Tecumseh "Shooting Star" or "Panther Across The Sky", (March 1768 -- October 5, 1813) was a Native American leader of the Shawnee and a large tribal confederacy (known as Tecumseh's Confederacy) which opposed the United States during Tecumseh's War and the War of 1812. Tecumseh has become an icon and heroic figure in American Indian and Canadian history.

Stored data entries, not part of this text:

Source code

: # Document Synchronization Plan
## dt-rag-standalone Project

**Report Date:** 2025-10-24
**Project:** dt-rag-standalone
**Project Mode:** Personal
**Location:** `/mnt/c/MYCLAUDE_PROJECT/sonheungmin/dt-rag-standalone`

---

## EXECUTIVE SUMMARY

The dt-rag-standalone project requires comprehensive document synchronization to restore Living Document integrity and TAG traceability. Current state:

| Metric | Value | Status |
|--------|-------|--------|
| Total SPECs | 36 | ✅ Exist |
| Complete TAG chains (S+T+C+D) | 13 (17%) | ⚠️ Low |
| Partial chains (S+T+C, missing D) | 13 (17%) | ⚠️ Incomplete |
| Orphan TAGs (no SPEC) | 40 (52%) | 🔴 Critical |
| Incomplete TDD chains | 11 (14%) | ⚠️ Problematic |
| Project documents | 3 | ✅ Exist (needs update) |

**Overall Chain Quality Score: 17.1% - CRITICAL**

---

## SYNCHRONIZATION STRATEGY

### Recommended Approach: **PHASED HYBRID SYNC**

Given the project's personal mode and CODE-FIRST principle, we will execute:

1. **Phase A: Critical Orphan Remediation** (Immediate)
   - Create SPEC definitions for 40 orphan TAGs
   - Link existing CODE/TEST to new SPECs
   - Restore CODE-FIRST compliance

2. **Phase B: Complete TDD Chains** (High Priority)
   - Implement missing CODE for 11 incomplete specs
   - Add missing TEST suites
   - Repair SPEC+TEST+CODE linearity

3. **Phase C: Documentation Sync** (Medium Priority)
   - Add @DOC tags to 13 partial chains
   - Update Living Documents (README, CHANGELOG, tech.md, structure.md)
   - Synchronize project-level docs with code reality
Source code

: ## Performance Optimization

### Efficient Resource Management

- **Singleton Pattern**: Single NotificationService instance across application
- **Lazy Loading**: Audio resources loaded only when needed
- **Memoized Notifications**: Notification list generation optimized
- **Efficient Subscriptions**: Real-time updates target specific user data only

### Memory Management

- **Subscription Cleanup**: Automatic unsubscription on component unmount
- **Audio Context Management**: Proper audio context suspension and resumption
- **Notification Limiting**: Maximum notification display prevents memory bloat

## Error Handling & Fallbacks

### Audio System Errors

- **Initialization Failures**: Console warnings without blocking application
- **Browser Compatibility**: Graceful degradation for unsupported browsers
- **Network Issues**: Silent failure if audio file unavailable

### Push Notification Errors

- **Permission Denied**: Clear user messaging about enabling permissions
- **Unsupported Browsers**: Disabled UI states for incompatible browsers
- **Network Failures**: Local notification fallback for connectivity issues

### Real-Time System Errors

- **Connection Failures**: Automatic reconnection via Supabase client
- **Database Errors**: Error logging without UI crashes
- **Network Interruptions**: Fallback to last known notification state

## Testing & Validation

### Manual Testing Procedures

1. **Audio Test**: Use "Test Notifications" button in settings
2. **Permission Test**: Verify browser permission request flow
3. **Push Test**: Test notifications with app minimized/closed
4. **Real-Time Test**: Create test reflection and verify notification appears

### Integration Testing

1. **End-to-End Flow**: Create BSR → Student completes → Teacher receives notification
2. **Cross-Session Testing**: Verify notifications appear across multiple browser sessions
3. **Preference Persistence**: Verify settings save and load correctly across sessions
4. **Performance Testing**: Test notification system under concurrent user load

Tecumseh grew up in the Ohio Country during the American Revolutionary War and the Northwest Indian War, where he was constantly exposed to warfare. With Americans continuing to encroach on Indian territory after the British ceded the Ohio Valley to the new United States in 1783, the Shawnee moved further northwest. In 1808, they settled Prophetstown in present-day Indiana. With a vision of establishing an independent American Indian nation east of the Mississippi, Tecumseh worked to recruit additional tribes to the confederacy from the southern United States.